Getting dinner on the table in about 10 minutes can be a workout. If you plan to cook, rather than just nuke, that sort of speed requires a fair amount of multitasking. Which means your best bet is to stick with simple, one-dish meals.

But that doesn't mean you need to skimp on flavour. Here are my top tips for speed cooking:

• Make friends with fresh pasta. It's pricier than dry pasta, but it cooks in just minutes and has a wonderful texture. And to save time, the first step of any recipe involving pasta should be to set the water on to boil. This lets you do other things while the water heats.

• Fresh herbs taste best, but dried are faster (shaking a bottle versus washing and snipping). In this recipe, garlic powder does a respectable job standing in for fresh garlic.

• Opt for veggies that need little or no prep. Most grocers offer plenty of washed and chopped varieties. In this case, prewashed arugula needs nothing more than being tossed into the pan. Baby spinach is another good choice.

• Meat that cooks quickly - or is already cooked - saves time and can add tons of flavour.
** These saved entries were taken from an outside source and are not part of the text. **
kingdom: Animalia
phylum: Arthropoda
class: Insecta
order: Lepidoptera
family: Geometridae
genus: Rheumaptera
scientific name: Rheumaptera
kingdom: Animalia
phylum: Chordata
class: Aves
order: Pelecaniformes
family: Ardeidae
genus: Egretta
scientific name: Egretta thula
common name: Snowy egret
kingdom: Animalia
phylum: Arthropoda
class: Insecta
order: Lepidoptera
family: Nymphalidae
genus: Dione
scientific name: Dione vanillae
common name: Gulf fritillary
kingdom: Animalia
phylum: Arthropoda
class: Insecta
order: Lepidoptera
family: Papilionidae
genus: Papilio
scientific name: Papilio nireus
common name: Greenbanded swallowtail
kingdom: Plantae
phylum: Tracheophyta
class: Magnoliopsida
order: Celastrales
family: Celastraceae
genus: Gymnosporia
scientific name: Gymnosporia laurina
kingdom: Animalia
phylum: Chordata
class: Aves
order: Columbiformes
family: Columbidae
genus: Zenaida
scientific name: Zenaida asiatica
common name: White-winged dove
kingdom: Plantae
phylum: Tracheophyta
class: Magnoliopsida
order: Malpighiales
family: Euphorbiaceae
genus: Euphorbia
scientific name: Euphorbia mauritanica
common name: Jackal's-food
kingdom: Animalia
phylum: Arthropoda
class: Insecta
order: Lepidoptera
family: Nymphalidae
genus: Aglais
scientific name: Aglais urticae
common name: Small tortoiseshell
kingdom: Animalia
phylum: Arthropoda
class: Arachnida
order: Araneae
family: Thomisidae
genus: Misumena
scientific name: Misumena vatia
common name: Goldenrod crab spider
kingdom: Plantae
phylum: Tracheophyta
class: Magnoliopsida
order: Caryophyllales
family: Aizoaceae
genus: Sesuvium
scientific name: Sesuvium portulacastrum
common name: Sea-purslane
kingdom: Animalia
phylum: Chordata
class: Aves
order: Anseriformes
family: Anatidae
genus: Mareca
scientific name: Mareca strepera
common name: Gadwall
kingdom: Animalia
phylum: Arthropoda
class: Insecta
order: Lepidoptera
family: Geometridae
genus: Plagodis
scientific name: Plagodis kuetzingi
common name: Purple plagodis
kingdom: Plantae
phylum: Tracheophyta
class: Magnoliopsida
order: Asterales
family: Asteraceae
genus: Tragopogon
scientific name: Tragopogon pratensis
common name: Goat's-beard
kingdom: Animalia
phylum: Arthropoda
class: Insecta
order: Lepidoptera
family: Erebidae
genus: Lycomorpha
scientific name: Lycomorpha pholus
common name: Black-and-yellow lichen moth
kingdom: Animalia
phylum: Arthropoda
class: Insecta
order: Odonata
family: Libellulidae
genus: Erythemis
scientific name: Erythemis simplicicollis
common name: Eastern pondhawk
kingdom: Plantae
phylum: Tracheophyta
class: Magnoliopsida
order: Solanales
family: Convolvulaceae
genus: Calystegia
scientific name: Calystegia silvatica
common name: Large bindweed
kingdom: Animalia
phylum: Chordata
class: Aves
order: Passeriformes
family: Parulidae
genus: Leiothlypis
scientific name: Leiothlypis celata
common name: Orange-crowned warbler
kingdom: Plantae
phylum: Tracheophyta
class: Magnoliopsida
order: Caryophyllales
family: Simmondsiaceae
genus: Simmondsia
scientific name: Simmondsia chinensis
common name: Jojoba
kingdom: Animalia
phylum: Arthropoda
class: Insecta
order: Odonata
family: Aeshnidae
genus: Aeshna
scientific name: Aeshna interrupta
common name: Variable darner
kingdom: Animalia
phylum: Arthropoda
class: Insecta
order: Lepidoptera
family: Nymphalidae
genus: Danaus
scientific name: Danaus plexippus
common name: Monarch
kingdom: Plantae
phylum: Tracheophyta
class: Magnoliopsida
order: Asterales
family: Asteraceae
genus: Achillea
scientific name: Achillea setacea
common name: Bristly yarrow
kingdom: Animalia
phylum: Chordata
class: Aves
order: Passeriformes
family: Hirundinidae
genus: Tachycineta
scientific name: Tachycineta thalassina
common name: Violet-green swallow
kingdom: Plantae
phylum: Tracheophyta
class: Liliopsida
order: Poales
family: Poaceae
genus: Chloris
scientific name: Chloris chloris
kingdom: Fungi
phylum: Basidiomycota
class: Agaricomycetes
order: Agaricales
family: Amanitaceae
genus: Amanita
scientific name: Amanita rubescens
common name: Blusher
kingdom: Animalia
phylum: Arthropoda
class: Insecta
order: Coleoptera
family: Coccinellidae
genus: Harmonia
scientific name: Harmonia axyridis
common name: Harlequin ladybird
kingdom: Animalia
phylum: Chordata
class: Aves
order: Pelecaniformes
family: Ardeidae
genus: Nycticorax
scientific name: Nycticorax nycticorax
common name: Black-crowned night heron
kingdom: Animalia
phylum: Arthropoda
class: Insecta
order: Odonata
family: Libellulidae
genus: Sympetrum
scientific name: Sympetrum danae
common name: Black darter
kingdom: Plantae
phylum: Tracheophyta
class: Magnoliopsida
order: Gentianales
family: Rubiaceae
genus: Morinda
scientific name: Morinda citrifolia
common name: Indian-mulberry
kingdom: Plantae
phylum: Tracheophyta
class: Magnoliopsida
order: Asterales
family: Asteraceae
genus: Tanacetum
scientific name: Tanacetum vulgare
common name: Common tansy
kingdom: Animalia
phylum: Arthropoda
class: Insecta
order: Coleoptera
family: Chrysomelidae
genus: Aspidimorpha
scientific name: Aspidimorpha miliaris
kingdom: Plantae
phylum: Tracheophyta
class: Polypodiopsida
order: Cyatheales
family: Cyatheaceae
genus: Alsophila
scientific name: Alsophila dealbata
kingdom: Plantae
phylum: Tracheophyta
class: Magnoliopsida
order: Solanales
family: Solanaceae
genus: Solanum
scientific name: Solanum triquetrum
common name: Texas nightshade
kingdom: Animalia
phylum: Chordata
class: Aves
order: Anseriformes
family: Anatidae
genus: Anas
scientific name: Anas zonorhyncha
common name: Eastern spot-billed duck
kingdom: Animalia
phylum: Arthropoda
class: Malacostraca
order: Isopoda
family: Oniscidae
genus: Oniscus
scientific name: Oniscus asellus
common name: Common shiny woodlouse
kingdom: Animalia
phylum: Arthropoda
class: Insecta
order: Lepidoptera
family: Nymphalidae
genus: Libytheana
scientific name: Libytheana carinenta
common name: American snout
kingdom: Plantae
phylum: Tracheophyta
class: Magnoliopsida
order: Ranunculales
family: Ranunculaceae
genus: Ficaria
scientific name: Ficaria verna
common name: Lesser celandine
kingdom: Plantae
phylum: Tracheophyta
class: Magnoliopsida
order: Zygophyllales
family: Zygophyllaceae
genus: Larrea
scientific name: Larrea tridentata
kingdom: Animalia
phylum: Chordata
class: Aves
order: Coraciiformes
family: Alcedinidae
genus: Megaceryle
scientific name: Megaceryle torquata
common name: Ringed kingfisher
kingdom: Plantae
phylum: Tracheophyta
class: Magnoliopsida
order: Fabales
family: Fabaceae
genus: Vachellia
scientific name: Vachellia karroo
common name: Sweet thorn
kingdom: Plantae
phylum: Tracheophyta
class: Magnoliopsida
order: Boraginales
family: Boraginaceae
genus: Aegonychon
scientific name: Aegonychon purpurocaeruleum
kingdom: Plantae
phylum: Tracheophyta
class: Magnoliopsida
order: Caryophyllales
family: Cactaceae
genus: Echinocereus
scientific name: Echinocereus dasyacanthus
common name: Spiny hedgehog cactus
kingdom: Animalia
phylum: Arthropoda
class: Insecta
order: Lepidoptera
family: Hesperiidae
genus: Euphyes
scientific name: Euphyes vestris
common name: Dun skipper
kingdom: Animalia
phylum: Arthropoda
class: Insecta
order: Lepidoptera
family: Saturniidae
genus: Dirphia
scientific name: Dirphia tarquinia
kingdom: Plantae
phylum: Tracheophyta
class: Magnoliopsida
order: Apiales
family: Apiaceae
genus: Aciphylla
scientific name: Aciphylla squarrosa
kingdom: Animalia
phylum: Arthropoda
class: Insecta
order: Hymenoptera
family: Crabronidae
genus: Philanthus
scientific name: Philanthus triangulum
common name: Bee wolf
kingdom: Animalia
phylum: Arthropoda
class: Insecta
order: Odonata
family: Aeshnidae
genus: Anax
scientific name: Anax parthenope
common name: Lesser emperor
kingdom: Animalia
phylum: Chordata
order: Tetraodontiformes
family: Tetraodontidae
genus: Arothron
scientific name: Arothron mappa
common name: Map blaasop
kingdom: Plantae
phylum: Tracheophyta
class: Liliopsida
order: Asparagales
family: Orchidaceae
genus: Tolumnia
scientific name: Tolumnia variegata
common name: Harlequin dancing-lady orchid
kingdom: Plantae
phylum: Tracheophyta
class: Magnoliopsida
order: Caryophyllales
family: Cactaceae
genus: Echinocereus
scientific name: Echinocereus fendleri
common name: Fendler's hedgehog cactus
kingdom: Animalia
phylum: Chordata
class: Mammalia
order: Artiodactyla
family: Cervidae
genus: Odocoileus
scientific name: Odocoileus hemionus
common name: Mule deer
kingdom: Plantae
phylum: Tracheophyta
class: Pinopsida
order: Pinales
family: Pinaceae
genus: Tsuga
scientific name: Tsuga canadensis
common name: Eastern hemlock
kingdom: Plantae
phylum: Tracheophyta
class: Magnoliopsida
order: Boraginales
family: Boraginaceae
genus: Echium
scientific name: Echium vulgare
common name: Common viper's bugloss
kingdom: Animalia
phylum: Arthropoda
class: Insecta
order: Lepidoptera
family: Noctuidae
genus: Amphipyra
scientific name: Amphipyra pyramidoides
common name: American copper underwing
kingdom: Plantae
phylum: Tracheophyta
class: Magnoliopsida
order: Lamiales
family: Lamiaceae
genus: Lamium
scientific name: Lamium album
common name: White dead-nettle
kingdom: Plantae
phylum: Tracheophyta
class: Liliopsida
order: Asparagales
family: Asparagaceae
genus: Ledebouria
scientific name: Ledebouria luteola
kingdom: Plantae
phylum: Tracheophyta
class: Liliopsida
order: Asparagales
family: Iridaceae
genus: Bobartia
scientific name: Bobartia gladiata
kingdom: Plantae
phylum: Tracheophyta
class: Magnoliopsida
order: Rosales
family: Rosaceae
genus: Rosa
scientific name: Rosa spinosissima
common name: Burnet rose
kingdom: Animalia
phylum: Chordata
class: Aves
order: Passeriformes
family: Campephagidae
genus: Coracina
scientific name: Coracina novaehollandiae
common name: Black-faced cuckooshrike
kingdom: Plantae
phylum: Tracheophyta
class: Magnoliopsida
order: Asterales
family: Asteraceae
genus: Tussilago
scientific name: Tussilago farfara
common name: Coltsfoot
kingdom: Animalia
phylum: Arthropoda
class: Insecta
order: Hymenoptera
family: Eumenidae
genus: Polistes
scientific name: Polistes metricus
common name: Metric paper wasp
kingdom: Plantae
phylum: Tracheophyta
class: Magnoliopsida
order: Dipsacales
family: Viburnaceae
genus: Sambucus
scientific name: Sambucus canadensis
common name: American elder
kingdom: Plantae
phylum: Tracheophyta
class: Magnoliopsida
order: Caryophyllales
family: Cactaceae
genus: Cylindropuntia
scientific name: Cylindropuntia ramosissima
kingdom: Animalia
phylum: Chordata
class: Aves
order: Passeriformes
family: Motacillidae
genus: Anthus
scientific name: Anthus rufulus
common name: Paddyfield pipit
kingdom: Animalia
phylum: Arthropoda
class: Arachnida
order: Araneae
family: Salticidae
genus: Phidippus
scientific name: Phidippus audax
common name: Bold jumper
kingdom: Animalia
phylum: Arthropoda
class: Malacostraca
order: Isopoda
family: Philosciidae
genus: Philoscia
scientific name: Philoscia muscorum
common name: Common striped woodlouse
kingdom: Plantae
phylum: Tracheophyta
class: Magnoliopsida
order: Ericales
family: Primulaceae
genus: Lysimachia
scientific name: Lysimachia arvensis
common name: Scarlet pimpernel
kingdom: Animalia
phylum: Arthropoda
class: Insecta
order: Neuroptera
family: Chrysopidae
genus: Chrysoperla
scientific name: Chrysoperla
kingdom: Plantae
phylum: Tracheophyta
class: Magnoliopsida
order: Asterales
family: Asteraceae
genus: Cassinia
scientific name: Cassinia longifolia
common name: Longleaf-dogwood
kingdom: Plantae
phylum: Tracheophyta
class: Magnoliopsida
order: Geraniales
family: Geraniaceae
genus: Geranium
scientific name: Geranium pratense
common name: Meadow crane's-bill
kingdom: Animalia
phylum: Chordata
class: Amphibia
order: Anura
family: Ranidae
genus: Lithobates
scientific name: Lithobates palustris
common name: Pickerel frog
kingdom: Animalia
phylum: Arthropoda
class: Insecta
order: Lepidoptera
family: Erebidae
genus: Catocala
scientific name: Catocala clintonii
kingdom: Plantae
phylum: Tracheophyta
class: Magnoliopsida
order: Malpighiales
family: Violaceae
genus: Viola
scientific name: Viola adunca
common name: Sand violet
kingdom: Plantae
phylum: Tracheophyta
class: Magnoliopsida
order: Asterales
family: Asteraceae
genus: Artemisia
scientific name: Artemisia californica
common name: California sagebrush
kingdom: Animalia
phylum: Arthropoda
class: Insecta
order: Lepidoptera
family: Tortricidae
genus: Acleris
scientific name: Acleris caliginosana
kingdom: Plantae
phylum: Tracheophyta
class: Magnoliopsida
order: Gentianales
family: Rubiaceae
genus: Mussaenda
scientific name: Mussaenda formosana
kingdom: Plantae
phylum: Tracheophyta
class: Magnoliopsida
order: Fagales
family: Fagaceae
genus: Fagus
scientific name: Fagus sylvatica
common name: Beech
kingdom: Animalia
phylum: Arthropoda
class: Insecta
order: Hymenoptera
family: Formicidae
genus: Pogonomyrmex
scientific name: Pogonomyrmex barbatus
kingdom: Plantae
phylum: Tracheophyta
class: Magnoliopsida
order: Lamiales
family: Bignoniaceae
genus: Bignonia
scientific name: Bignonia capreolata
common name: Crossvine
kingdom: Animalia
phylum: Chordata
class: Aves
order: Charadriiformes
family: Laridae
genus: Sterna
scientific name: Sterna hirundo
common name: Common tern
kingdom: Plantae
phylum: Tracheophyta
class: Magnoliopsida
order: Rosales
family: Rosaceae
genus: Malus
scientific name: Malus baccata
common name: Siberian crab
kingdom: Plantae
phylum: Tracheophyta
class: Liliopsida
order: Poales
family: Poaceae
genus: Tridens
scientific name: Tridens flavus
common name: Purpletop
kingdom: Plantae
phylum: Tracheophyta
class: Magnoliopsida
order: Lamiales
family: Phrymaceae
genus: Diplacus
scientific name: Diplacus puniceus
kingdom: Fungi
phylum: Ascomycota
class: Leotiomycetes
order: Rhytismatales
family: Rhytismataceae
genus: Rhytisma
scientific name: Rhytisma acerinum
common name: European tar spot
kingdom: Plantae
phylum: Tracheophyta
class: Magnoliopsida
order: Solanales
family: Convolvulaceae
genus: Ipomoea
Cooked chicken sausages, prosciutto and chorizo need little work or time but add serious flavour.

• If the cheese will be melted or tossed with other ingredients, get the shredded or crumbled varieties. Not only is it faster, you also won't need to wash up the grater.

Fresh Pasta With Arugula and Chorizo

• 30 ml (2 tbsp) extra-virgin olive oil

• 5 ml (1 tsp) garlic powder

• Pinch red pepper flakes

• 250 g (8 oz) chopped or crumbled chorizo, casings removed

• 1 pkg (350 g/12 oz) fresh linguini

• 750 ml (3 cups) arugula

• 250 ml (1 cup) grated Parmesan cheese

• Salt and ground black pepper, to taste

Method

Bring a large saucepan of salted water to a boil.

Meanwhile, in a large skillet over high, heat oil. Add garlic powder and red pepper flakes, then heat for 30 seconds. Add chorizo and saute until browned and crisp, about 5 minutes.

Meanwhile, add pasta to water and cook until just al dente, about 3 minutes. Drain pasta, then add it to skillet with chorizo. Toss well, then add arugula and cheese. Toss again until arugula is wilted and cheese melts. Season with salt and pepper.

Makes 4 servings.

Nutrition information per serving (values are rounded to the nearest whole number): 818 calories, 375 calories from fat, 42 g fat (14 g saturated, 0 g trans fats), 76 mg cholesterol, 67 g carbohydrate, 41 g protein, 3 g fibre, 1,439 mg sodium.